James Beard (1903-1985), thought it was "one of the great sandwiches of all time and has swept its way around the world after an American beginning. Nowdays the sandwich is bastardized because it is usually made as a three-decker, which is not authentic (whoever started that horror should be forced to eat three-deckers three times a day the rest of his life), and nowadays practically everyone uses turkey and there's a vast difference between turkey and chicken where sandwiches are concerned."

I agree with Beard, that the sandwich should be made with only two "decks" but it should look much better than that mess you were served.
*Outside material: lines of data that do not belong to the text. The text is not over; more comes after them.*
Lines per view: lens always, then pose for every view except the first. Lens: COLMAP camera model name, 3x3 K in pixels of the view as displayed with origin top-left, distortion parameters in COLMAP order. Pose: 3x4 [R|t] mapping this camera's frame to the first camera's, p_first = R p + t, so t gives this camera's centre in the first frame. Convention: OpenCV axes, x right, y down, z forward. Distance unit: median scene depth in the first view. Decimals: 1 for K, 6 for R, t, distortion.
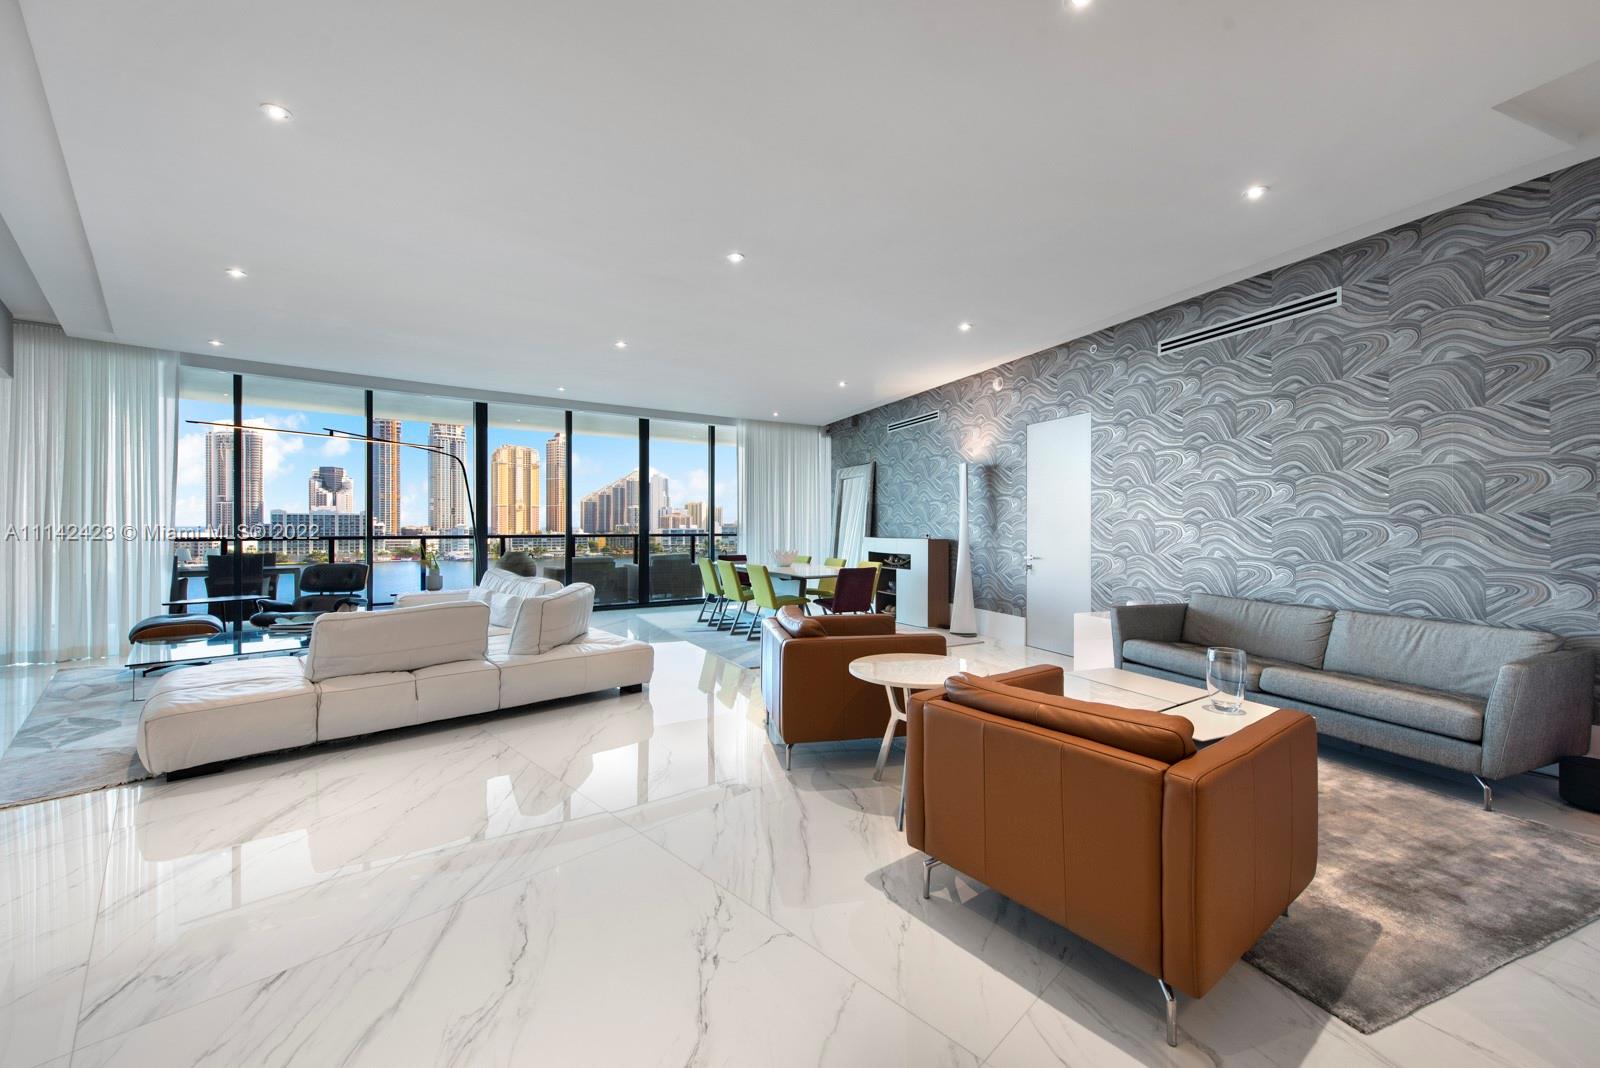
lens RADIAL K [[648.9, 0, 807.4], [0, 648.9, 530.8], [0, 0, 1]] dist [0.024116, -0.003599]
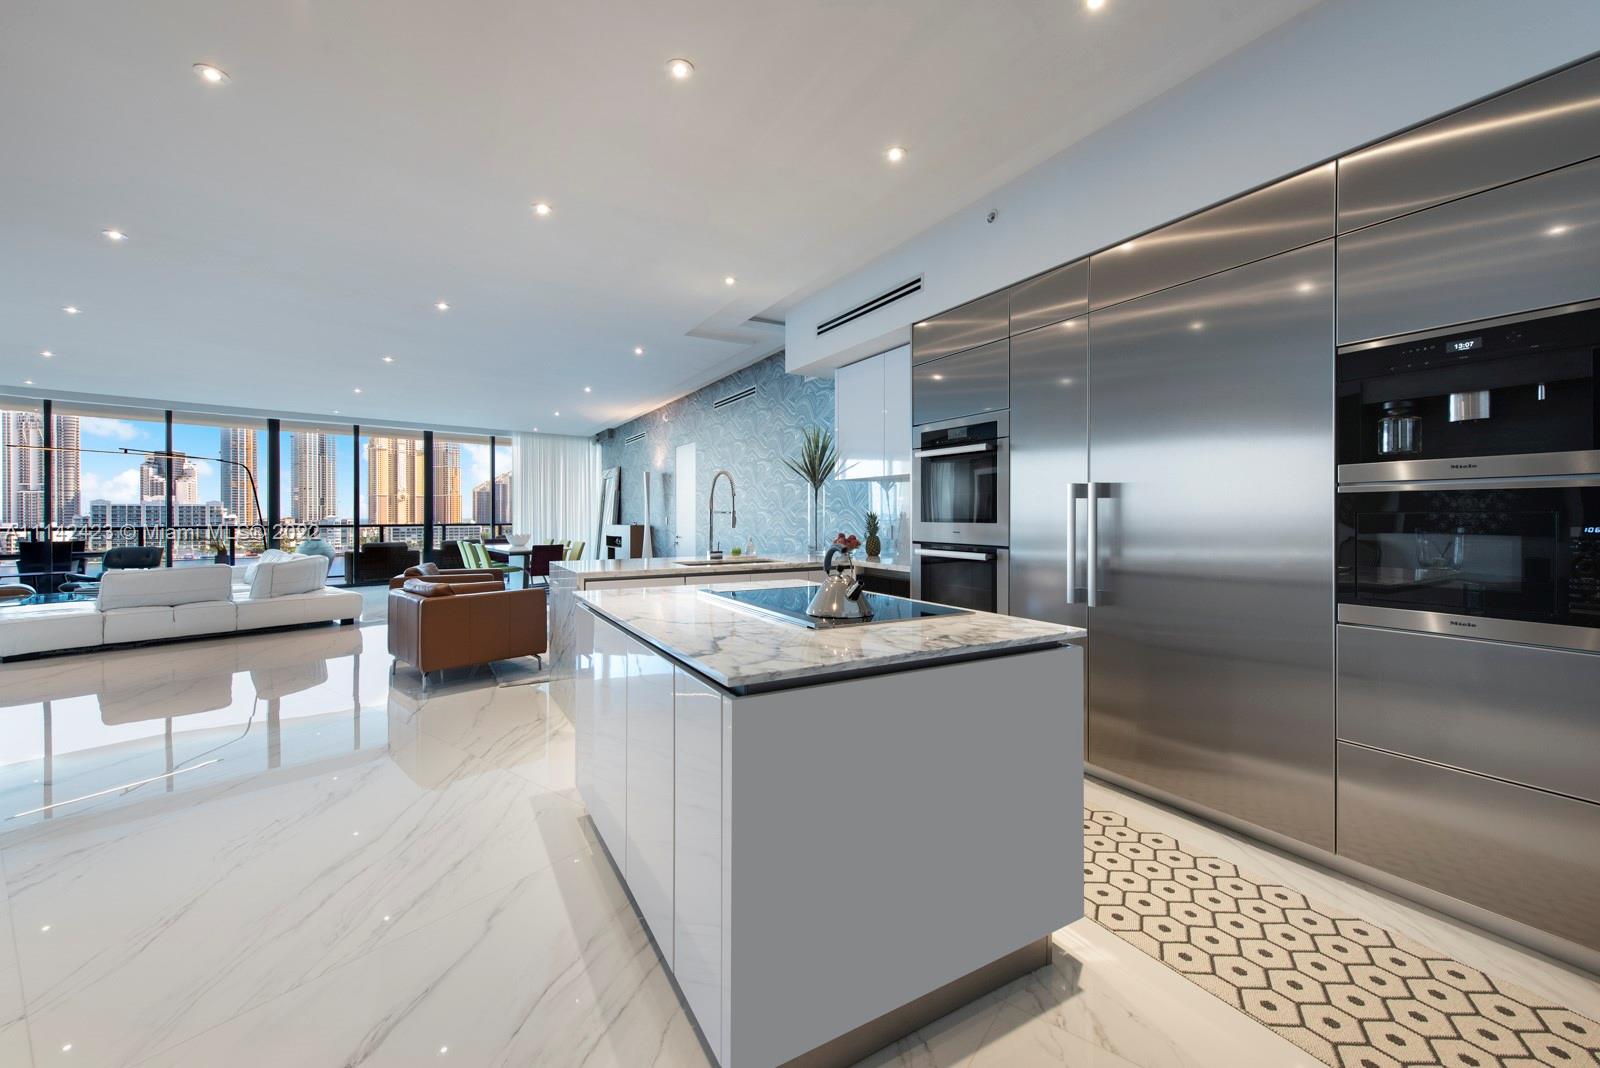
lens RADIAL K [[648.9, 0, 813.7], [0, 648.9, 518.9], [0, 0, 1]] dist [0.024116, -0.003599]
pose [[0.989722, -0.004487, 0.142934, 0.301706], [0.004873, 0.999985, -0.002352, 0.003874], [-0.142922, 0.003024, 0.989729, -0.350393]]
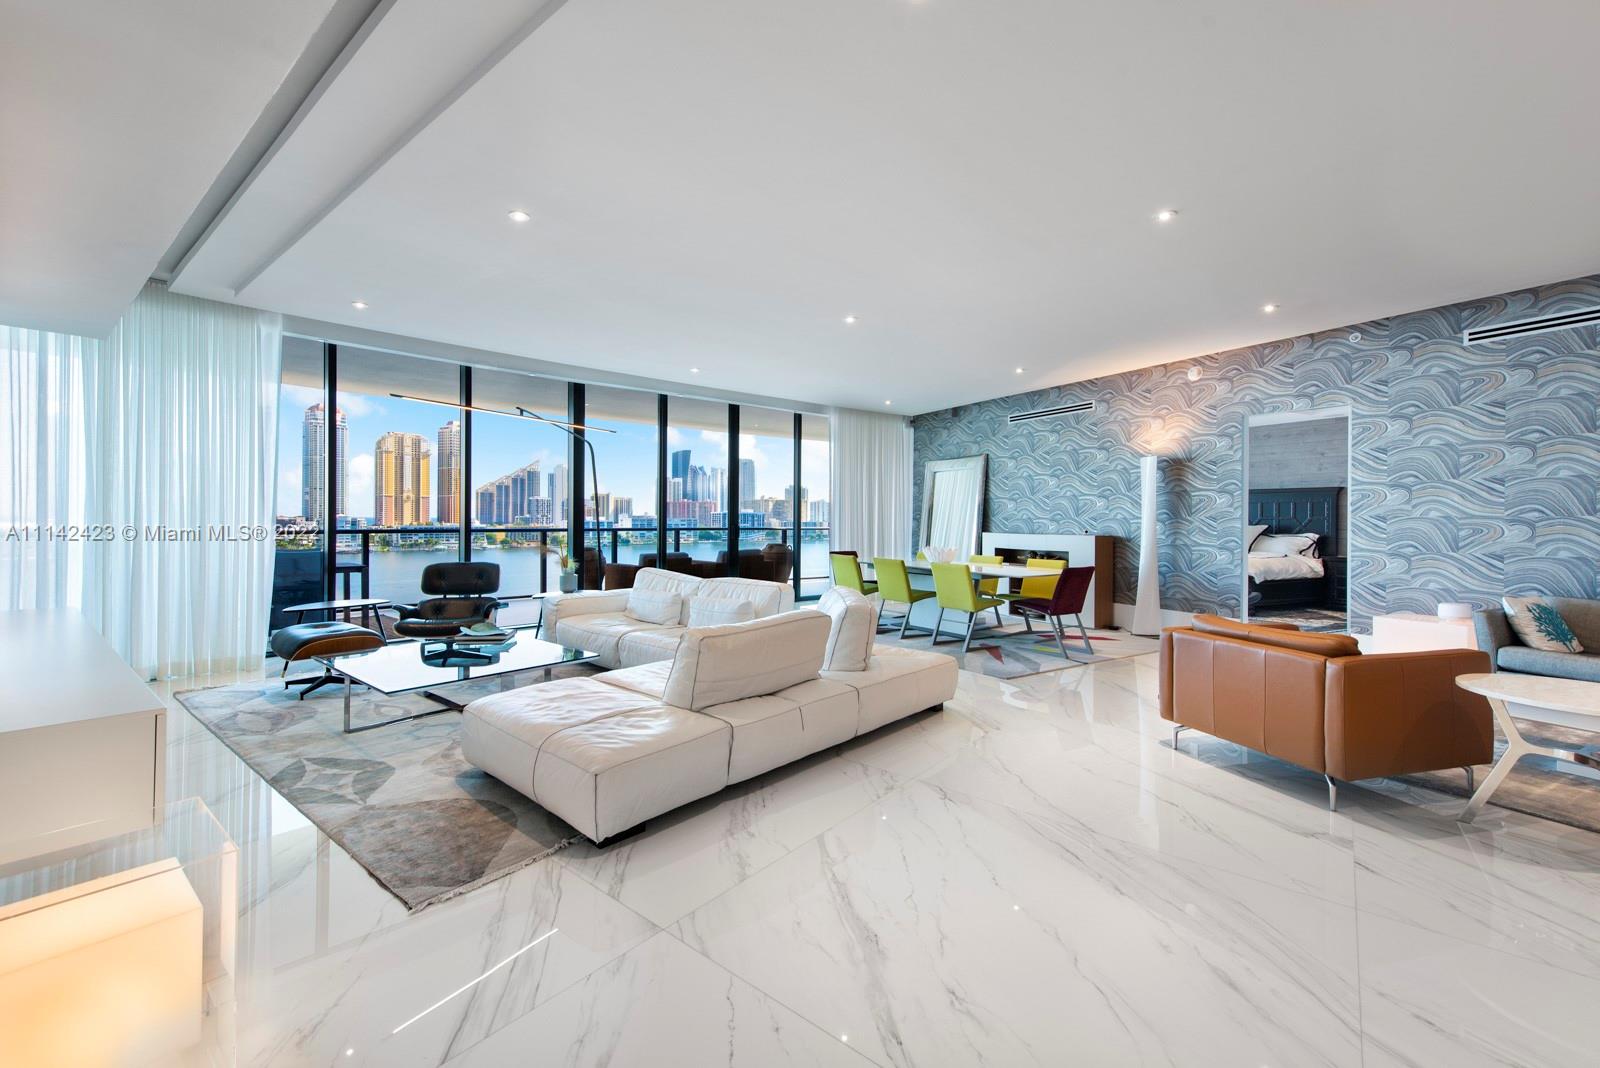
lens RADIAL K [[648.9, 0, 774.2], [0, 648.9, 522.1], [0, 0, 1]] dist [0.024116, -0.003599]
pose [[0.995339, 0.003327, 0.096378, -0.306606], [-0.003146, 0.999993, -0.002027, -0.002662], [-0.096385, 0.001715, 0.995343, 0.074818]]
Three decks is so Big Mac-ish.

Apparently, some lore says it originated aboard the double-decker “club cars” of our early trains in America that traveled from New York to Chicago in the 1930's and 1940's but the first recipe for the sandwich showed up in Good Housekeeping Everyday Cook Book, by Isabel Gordon Curtis in 1903. Her recipe is as follows: Club Sandwich - Toast a slice of bread evenly and lightly butter it. On one half put, first, a thin slice of bacon which has been broiled till dry and tender, next a slice of the white meat of either turkey or chicken. Over one half of this place a circle cut from a ripe tomato and over the other half a tender leaf of lettuce. Cover these with a generous layer of mayonnaise, and complete this delicious "whole meal" sandwich with the remaining piece of toast.

Leave it to Good Housekeeping to set the standard for bland.